A thing of beauty (2017)
New Model Label
Avventurarsi in una registrazione effettuata interamente in presa diretta nella seconda decade del nuovo millennio, senza tralasciare la qualità, non è impresa per molti. Con questo biglietto da visita si presentano Gianluca Gabrielli (voce, chitarre), Massimiliano Manocchia (chitarre), Gianpaolo Simonini (basso) e Manuel Prota (batteria), gli Inarmonics, con il loro intrigante debut album A thing of beauty.
I quattro musicisti hanno capacità notevoli e le mettono al servizio della fantasia adoperando una “tavolozza” dalle numerose sfumature, realizzando immagini policrome e multiformi dal forte sentore vintage.

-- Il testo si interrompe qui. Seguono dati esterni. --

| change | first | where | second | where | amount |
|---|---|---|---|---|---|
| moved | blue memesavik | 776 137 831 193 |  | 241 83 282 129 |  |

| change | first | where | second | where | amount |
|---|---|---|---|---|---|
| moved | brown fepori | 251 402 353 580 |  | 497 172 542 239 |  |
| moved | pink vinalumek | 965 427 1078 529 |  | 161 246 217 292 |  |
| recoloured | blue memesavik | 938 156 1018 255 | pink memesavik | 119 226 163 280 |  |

A thing of beauty è un viaggio attraverso i decenni e i generi, elementi non accostati “a casaccio”, che ci conduce con disinvoltura tra la new wave e la disco dance, il post rock e il funky, senza dimenticare l’hard rock, il jazz, il prog, il reggae e altro ancora, tutto condito da una voce intensa e mutevole e dall’utilizzo di particolari effetti analogici per chitarra, frutto della ricerca di Gianluca Gabrielli, creatore del marchio Earthtone.

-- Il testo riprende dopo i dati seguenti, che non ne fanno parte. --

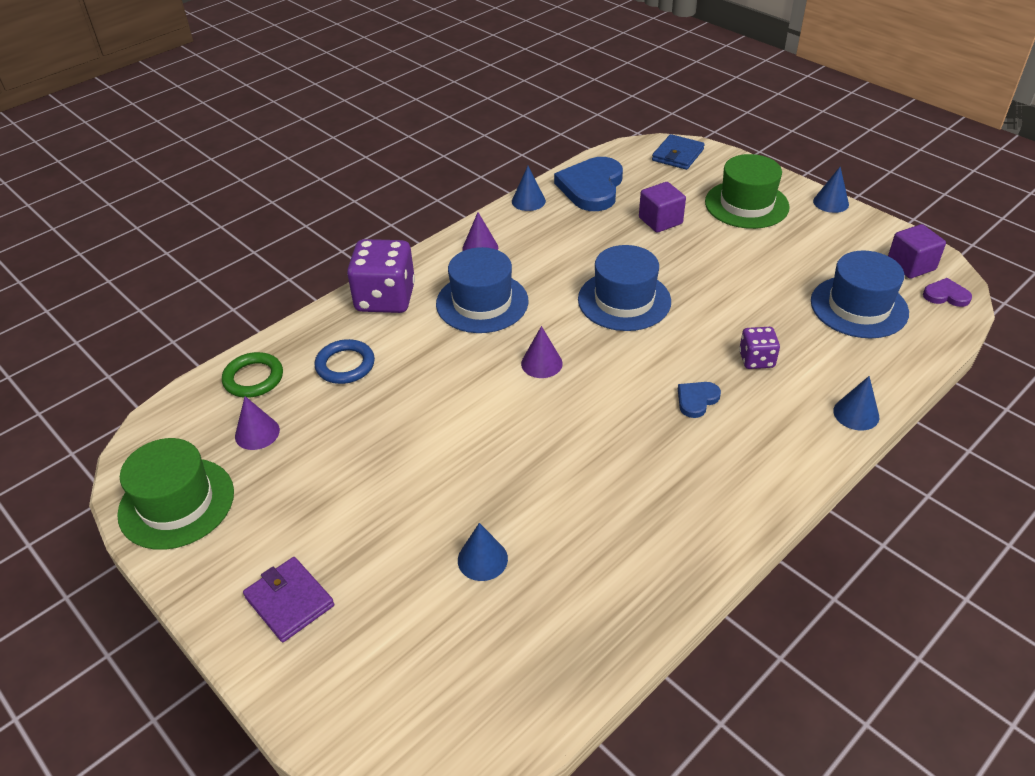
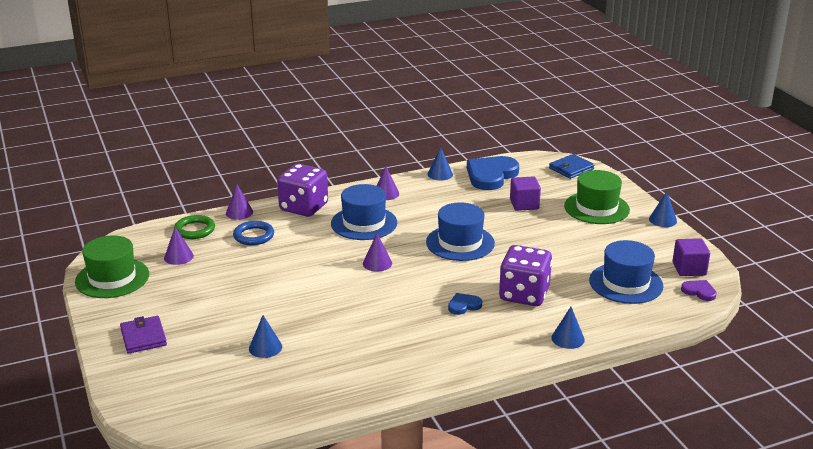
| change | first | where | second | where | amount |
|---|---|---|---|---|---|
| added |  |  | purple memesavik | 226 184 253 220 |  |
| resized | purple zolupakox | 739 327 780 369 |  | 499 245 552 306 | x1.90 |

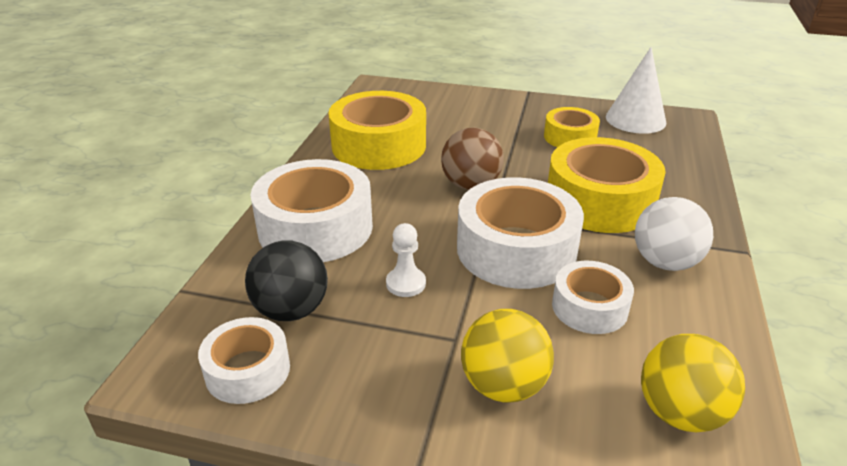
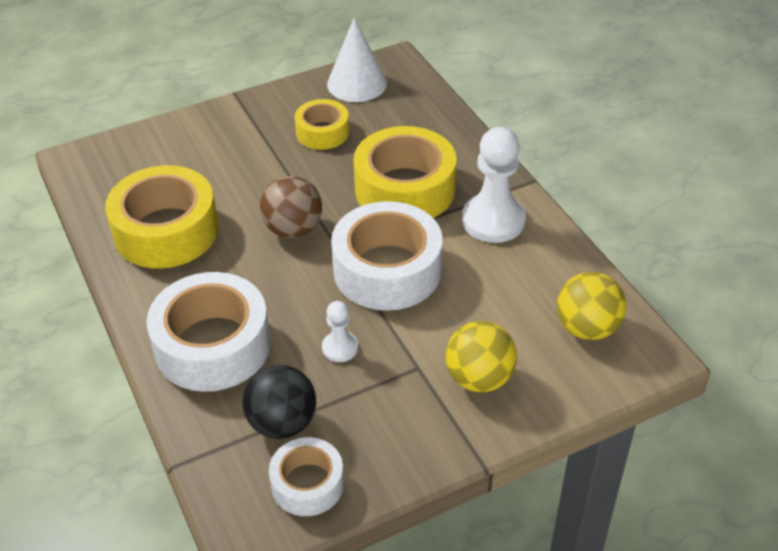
| change | first | where | second | where | amount |
|---|---|---|---|---|---|
| removed | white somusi | 552 261 634 334 |  |  |  |
| replaced | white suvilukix | 635 197 713 271 | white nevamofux | 462 127 526 243 |  |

E i brani di A thing of beauty sono ben raffigurati dall’immagine poetica della copertina realizzata da Stefano Bonazzi: perennemente in bilico tra la terra ferma e il baratro, tra la necessità di dare una forma alle proprie composizioni e la volontà di sperimentare senza porsi limiti.
Disma. Protagonisti indiscussi del brano d’apertura sono la martellante batteria di Prota, sempre presente, le camaleontiche chitarre di Manocchia e Gabrielli, che con disinvoltura si muovono tra andature post rock, arpeggi new wave e sfuriate hard rock, e il basso puntuale e costante di Simonini. Particolare la voce di Gabrielli che ricorda Peter Gabriel.
L’anima di A thing of beauty, grazie soprattutto al buon lavoro di Simonini e Prota, sembra provenire, almeno in parte, dalla penna di Sting/Police. Sempre più appassionato il canto di Gabrielli (il testo del brano è basato sull’Endymion di John Keats) che lascia il finale allo sfogo in crescendo dei compagni.
In the park. Le cavalcate guidate del solito duo ritmico, con l’ottima collaborazione delle chitarre e del canto alla Chris Cornell, donano un’aurea zeppeliniana al brano che appare e scompare lungo il tragitto. Azzeccato l’intermezzo onirico.
Avvio schizofrenico per Funkarabian scat con la delirante alternanza tra i giochi vocali alla Lucio Dalla di Gabrielli e i rapidissimi fraseggi di basso e batteria (quest’ultimi ricordano a tratti gli scambi “fulminanti” di Franchi e Piccinini di Accordo dei Contrari). Anche la chitarra seventies di Manocchia partecipa in seguito alla festa. La folle corsa si arresta relativamente solo a metà percorso, quando le ritmiche smussano i loro tocchi e la chitarra si lascia andare ad un breve assolo jazzato prima del loop finale.
Un muro sonoro compatto alla Thank U For Smoking di “Yomi” apre History. Poi tutto si “affloscia” lasciando i soli batteria e basso a proseguire su quella strada, dando il ritmo giusto alla voce di Gabrielli. Il brano vive di salite e discese muovendosi tra alt e post rock. Grande intervento di basso sul finire.
Interessante l’episodio strumentale Farabutto. Come sempre Prota imprime ritmi vertiginosi, ben assecondato da Simonini, concedendosi solo sporadiche “soste”. Le chitarre, invece, sono i funamboli dell’occasione, gli elementi che hanno libertà totale e che sfruttano ogni singolo secondo, variando frequentemente suoni e soluzioni.
Gone too fast. Dopo tante sfuriate, Prota tira il freno lasciando la scena soprattutto al canto e alle chitarre vellutate che eseguono un dipinto dalle tonalità intense e solenni alla Jeff Buckley.
Si chiude con More wine. L’avvio vocale molto disco dance lancia il percussivo basso e la seguente andatura reggae. Dall’eccentrico fotogramma emerge anche una chitarra cleptoniana (fase Cream) che poi diventa molto hard. In tutto ciò Gabrielli si diverte un mondo con il suo “graffio vocale” a cavalcare le “onde” multiformi create dai compagni.